La meraviglia, per una volta, si compie indisturbata. Dopo un anno di assenza, migliaia di tartarughe Olive Ridley, specie in pericol...

Ultimo aggiornamento:31/03/2020 18:31:10

La meraviglia, per una volta, si compie indisturbata. Dopo un anno di assenza, migliaia di tartarughe Olive Ridley, specie in pericolo e considerata come vulnerabile dallo Iucn, sono tornate a nidificare nella spiaggia Rushikulya Beach di Odisha, in India. Uno spettacolo da mozzare il fiato, quest'anno con una speranza in più: a causa delle restrizioni per la pandemia di Covid-19 in corso le migliaia di persone e di turisti che abitualmente affollavano la spiaggia non saranno più presenti sul litorale, abbassando dunque il rischio di calpestare uova o mettere in pericolo la nascita delle piccole tartarughe. Ad ogni evento di nidificazione infatti le autorità indiane hanno sempre faticato a contenere la folla di curiosi e presenti, in molti casi turisti,  e spesso a pagarne le conseguenze sono state proprio le tartarughe stesse.
 

Questi animali  lo scorso anno non erano tornati a Rushikulya a causa dei cicloni, ma a marzo invece grazie al lavoro di decine di esperti e di volontari che hanno ripulito dai detriti le zone di incubazione, le tartarughe sono tornate a migliaia. Oltre 70 mila esemplari, stimano le autorità forestali e ambientali della zona, hanno iniziato a nidificare dal 21 marzo in poi. Una delle meraviglie inaspettate è inoltre che sono arrivate di giorno, con ancora la luce. Solo ad Odisha giungono a nidificare, secondo la Odisha Wildlife Organization, quasi il 50% delle tartarughe della specie Olive Ridley esistenti al mondo.

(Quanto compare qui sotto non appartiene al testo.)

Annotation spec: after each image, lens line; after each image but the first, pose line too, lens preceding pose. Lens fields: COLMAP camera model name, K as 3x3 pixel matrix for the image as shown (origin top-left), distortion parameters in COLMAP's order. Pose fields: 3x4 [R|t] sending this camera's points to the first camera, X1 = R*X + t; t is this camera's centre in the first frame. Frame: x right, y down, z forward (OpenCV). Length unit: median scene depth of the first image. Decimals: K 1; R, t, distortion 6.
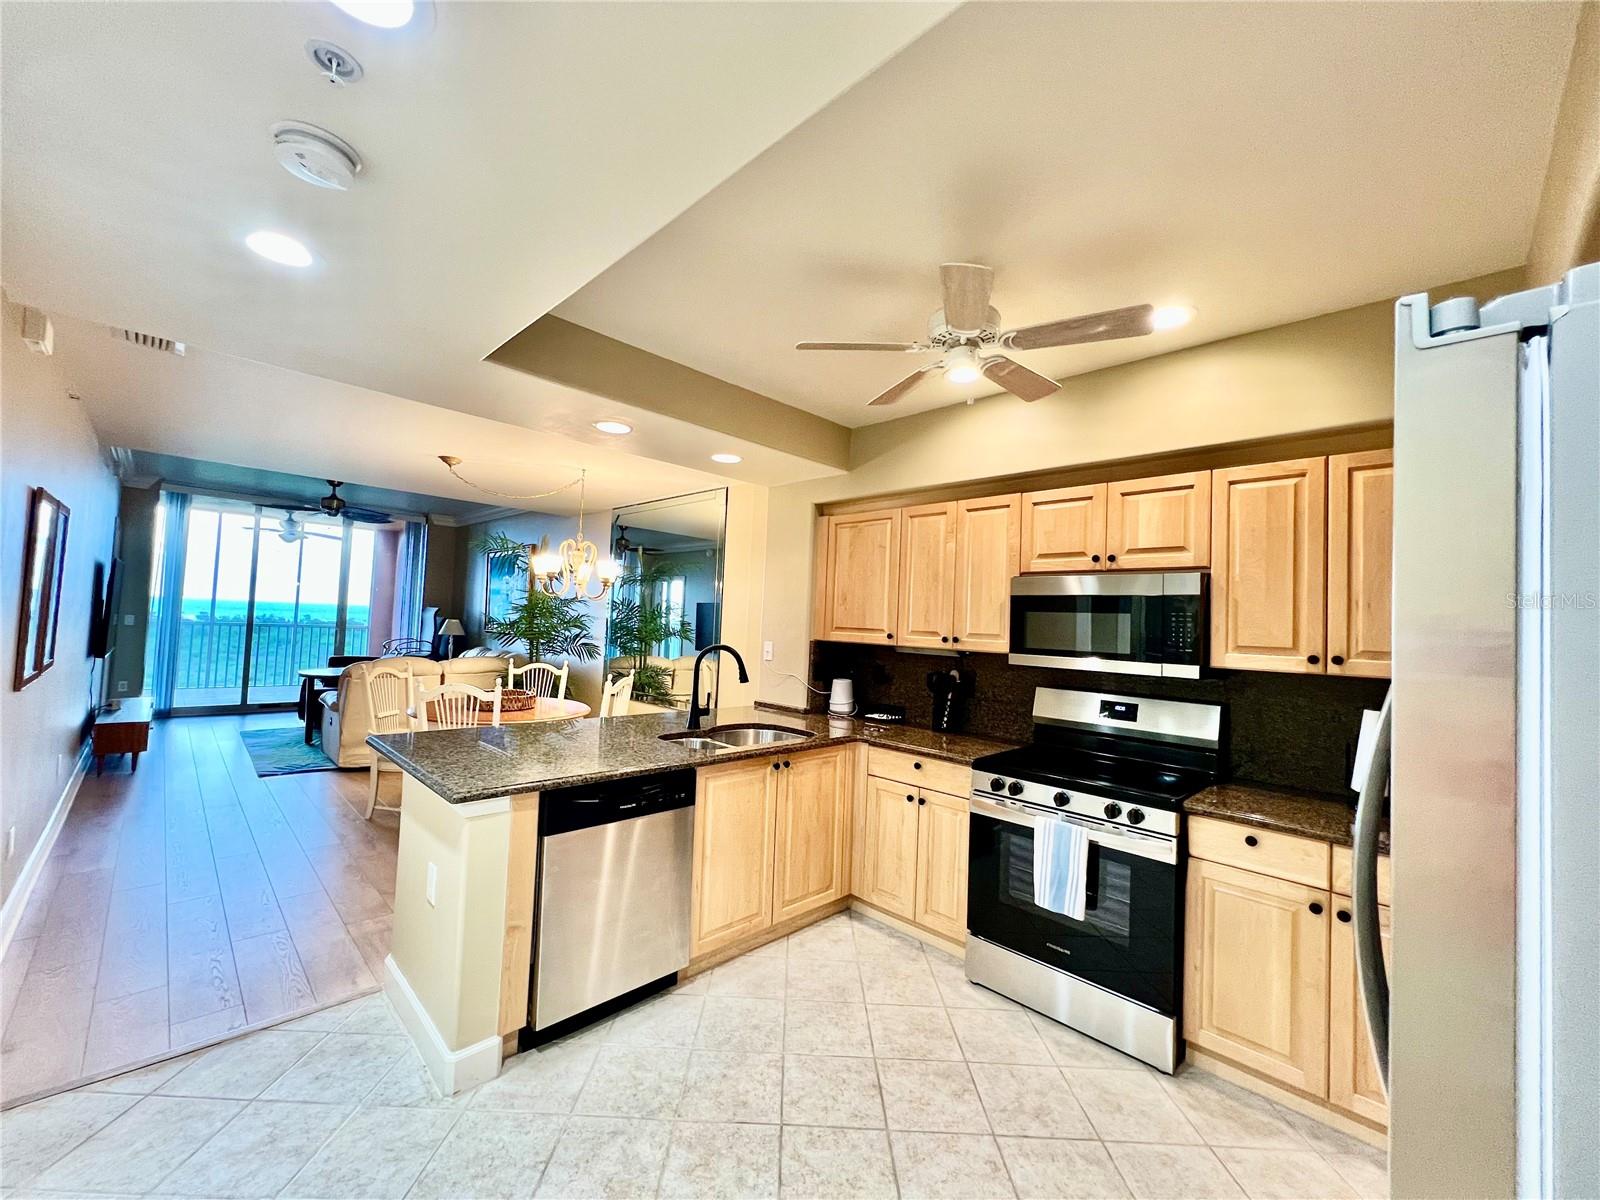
lens RADIAL K [[641.9, 0, 793.5], [0, 641.9, 599.8], [0, 0, 1]] dist [0.000532, 0.000269]
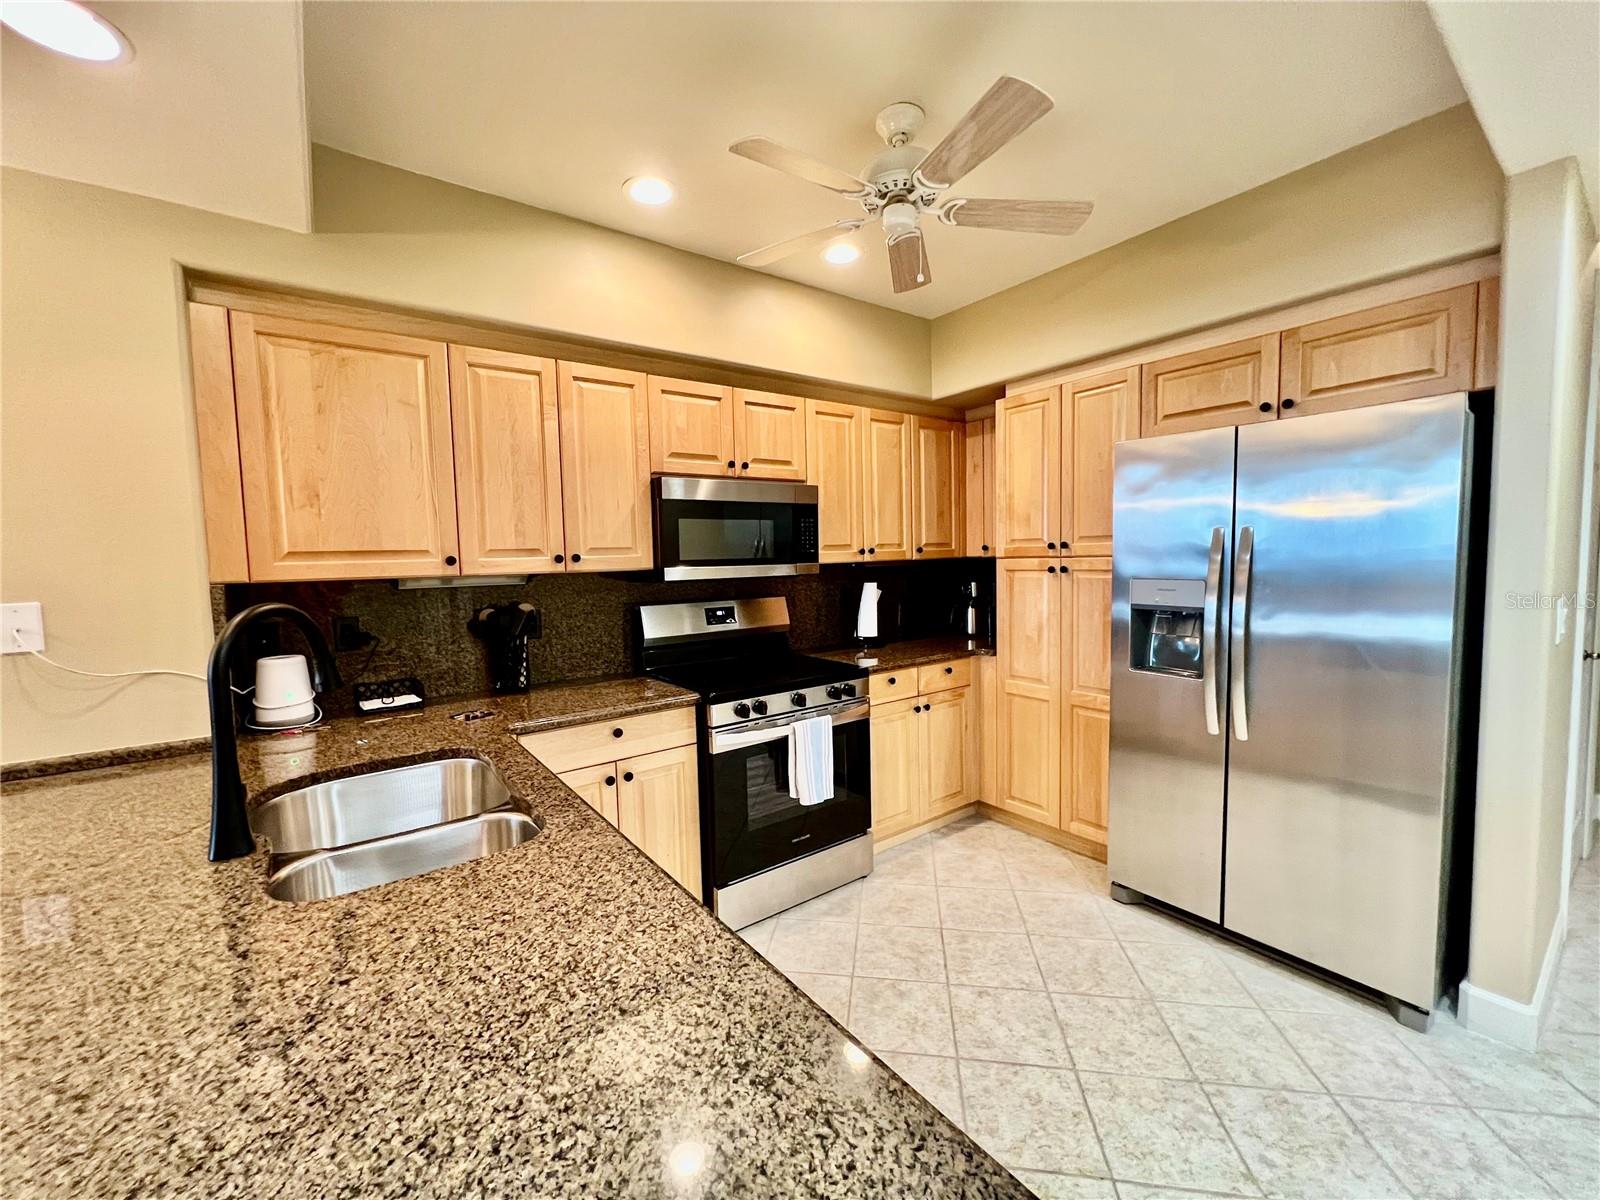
lens RADIAL K [[641.9, 0, 797.1], [0, 641.9, 598.3], [0, 0, 1]] dist [0.000532, 0.000269]
pose [[0.140667, -0.114095, 0.983461, -0.503226], [-0.006990, 0.993198, 0.116225, 0.024870], [-0.990032, -0.023223, 0.138913, 0.752346]]
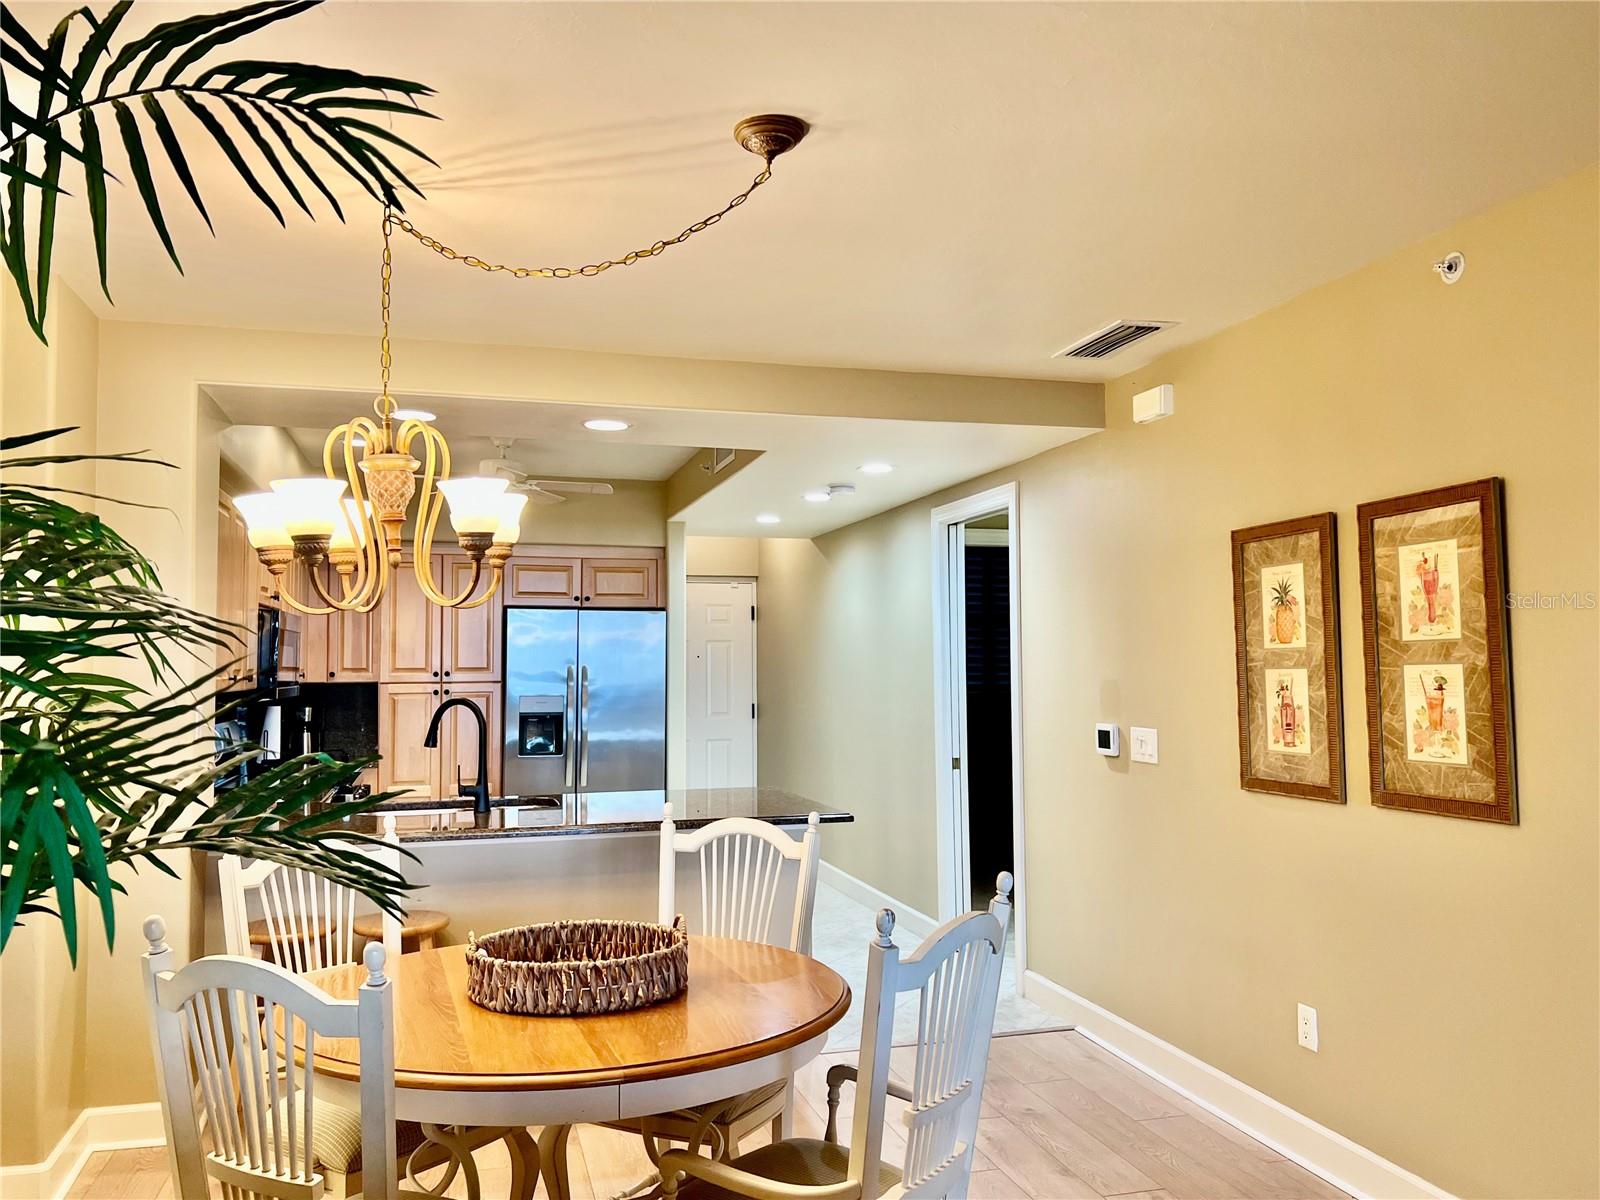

Una volta schiuse le uova, comincia la corsa dei piccoli verso il mare: migliaia moriranno vittime di uccelli, granchi o altri animali, e poi ancora, anche raggiunta l'acqua, saranno vittime delle reti dei pescatori, mentre le più abili e fortunate invece riusciranno a prendere il largo. 


Quest'anno però, sostengono i volontari che si occupano delle aree di incubazione, potrebbe esserci qualche chance in più per le tartarughine: non solo avranno tutta la spiaggia per loro, indisturbate, ma anche i pescatori che di solito battono la costa a causa dei divieti e dell'isolamento ordinato in India saranno meno presenti.

Sempre in mare inoltre, grazie all'impegno di enti per la conservazione degli animali, alcune barche del dipartimento forestale da giorni stanno pattugliando la costa per impedire ai pescherecci da traino di pescare proprio nel periodo della nidificazione. Un'altra buona notizia, infine, è che oltre alle piccole "Olly" (come vengono affettuosamente chiamati i cuccioli di Olive Ridley), migliaia di altre specie di tartarughine stanno nascendo in questi giorni anche sulle spiagge del Brasile e del Sudafrica, dove le madri sono finalmente tornate a deporre.